梁钧尧这个前倾的姿势腰不是很舒服,又靠了回去,想了想道:“他会觉得你是在跟他炫耀,在羞辱他。”

    “没错。”

    梁钧尧叹了口气,“他这个倔得不得了的性格真的跟我那个弟弟很像,不听劝,固执,就是炳南更鲁莽了些,他心不坏,只要好好教是能拉回来的。”

    不管站在哪个立场上,他都不希望周挽商和章炳南反目成仇,虽然现在就差不多了。

    周挽商没搭这句话,问道:“再睡会儿?”

    梁钧尧摇摇头,“有点累,但是也不困,我看出太阳了。”

    “行,晒晒太阳,能睡着的话再睡会儿。”

    “嗯。”梁钧尧应了声,又道,“还有件事儿跟你说下,我父母的车祸似乎不是意外,而是人为,彭楚彦知道些东西,我拜托他帮忙调查,你别误会啊,他现在也知道我不会跟他在一起,不抱这个打算,就是希望以后他有事儿我能帮忙。”

    周挽商沉默了下,道:“知道了,可以从曹一鸣和他父亲下手查查,我觉得他们八成脱不开关系,即便真的跟你父母的死无关,也一定有别的牵扯。”

    想到之前发生的事,梁钧尧点点头,“是应该再仔细查查。”

    把人抱到客厅阳台的落地窗前安置好,周挽商拿了毯子过来,又在旁边小桌上准备了茶和点心,“我就在书房,有事叫我,不许光着脚下地,有地毯也不行。”

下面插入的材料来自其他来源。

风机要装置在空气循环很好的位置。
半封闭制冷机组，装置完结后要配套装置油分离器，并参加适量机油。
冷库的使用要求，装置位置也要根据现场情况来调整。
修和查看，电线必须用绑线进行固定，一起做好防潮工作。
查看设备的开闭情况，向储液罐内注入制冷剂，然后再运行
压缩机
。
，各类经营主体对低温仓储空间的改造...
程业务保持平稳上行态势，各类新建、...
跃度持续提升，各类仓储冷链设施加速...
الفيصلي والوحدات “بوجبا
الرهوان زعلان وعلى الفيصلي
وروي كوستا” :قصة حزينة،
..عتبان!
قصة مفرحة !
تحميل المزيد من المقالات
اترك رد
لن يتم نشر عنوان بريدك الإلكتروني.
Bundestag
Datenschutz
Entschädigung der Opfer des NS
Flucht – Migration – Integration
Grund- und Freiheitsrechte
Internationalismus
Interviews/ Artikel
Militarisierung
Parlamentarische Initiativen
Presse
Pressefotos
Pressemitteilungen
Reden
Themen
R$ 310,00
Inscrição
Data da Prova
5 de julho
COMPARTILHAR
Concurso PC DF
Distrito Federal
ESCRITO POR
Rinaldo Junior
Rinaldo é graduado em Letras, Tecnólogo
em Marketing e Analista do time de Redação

    梁钧尧被安排得明明白白,他被抱过来自然没穿鞋,对方还给路都堵上,他也不反驳了,知道周挽商是去安排那些资源,也没多说,顺从地点了点头。

    周挽商确实是在安排。

    他最近快一年虽然不怎么经营人脉,但在圈中地位是有的,给一些资源不过手到擒来,他以前交友很广,关系也硬。

    等他把事情谈好回到客厅时,梁钧尧果然睡着了。

    冬日的阳光难得暖融融地洒进来,将躺椅上的人整个笼罩进去,好像镀上了一层浅浅的暖光。

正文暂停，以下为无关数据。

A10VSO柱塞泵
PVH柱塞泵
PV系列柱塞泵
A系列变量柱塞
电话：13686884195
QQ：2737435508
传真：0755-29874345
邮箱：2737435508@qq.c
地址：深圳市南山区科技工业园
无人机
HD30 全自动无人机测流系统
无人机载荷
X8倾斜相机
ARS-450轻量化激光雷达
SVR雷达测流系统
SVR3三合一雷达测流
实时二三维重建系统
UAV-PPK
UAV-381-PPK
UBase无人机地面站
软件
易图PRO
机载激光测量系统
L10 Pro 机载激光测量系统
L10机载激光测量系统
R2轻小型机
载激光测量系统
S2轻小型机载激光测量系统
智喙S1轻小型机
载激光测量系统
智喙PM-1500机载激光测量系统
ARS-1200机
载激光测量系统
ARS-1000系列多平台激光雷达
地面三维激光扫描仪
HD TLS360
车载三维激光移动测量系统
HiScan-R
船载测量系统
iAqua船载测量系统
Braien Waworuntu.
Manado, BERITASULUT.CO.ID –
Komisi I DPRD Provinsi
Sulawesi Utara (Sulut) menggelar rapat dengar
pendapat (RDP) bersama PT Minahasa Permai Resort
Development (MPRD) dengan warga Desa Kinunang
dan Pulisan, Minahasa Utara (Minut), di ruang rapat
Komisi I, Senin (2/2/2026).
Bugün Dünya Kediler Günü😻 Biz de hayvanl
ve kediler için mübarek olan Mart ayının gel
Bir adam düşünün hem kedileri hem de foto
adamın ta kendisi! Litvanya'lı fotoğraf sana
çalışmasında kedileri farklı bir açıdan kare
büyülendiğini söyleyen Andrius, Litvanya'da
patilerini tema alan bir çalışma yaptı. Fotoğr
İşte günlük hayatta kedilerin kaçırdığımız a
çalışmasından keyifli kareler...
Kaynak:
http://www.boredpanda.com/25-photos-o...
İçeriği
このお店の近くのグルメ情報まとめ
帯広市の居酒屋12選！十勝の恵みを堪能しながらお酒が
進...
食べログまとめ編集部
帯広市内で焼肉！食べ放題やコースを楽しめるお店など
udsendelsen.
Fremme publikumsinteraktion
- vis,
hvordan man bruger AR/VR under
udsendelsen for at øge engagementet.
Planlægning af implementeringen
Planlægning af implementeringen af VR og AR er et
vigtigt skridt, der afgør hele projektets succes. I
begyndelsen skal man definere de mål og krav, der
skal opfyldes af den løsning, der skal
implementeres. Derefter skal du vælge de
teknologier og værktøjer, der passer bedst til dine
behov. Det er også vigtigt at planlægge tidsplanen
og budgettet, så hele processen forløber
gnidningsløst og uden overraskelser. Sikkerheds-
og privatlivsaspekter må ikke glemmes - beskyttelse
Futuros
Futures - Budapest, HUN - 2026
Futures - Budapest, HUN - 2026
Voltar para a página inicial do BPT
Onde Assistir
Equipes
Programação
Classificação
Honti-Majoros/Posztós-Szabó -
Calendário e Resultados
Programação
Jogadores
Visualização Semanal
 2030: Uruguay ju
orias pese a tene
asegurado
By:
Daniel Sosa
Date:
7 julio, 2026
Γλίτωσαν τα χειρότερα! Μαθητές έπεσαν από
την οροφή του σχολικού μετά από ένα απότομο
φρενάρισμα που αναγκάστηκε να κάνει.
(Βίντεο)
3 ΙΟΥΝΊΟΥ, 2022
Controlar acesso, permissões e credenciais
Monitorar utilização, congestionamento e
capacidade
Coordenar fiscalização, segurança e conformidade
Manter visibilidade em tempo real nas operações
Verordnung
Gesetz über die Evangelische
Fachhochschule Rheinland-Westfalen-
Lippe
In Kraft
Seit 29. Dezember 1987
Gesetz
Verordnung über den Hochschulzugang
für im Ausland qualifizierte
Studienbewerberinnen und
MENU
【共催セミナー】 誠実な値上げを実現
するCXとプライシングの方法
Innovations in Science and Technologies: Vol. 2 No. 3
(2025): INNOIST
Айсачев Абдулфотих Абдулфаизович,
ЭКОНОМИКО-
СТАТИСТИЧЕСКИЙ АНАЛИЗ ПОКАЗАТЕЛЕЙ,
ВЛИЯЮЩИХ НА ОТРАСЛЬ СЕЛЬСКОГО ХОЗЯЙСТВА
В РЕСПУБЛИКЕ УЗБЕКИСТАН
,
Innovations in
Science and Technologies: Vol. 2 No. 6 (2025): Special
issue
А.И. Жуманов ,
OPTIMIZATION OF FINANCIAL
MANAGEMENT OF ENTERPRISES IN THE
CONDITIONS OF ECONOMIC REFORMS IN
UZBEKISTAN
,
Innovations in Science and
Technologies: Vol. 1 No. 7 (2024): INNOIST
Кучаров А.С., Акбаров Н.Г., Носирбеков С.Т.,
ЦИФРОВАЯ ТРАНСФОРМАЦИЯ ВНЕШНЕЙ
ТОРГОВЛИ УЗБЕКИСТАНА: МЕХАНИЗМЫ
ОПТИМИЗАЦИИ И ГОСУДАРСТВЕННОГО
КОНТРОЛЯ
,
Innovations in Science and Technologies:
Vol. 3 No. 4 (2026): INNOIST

    梁钧尧睡得安稳,呼吸很轻,嘴唇微肿,看上去有些稚气——是他昨晚的杰作。

    第39章 是相爱 不是报复

    路易趴在垫子上打盹,查理就卧在梁钧尧怀里,察觉他过来,只睁开眼瞧了下就又闭上了,尾巴从梁钧尧腿上垂下来,一甩一甩,惬意得很。

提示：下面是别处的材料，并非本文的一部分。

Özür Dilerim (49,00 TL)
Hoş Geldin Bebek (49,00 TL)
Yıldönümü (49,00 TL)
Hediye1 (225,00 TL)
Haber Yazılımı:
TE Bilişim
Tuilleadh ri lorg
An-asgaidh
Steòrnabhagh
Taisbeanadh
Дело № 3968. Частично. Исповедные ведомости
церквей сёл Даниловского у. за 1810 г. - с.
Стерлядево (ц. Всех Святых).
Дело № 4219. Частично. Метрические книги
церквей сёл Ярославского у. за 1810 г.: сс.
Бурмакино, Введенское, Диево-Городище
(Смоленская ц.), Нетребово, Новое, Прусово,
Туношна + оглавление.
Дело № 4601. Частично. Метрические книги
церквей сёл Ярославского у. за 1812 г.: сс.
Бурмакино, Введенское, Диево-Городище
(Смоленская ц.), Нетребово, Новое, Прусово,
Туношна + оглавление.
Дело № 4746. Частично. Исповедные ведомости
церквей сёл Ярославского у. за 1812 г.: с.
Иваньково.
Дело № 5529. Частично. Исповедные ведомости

    周挽商看着,心里冰封的深潭底下似乎有带着暖意的小气泡咕嘟咕嘟涌上来,打在坚硬的冰层上,一下一下,前仆后继,终于——

    冰面上裂了缝,有阳光照进潭底。

    周挽商抬手摸了下唇角,都没有意识到自己在笑,他弯腰凑近梁钧尧,盯着熟睡的人,微微叹息。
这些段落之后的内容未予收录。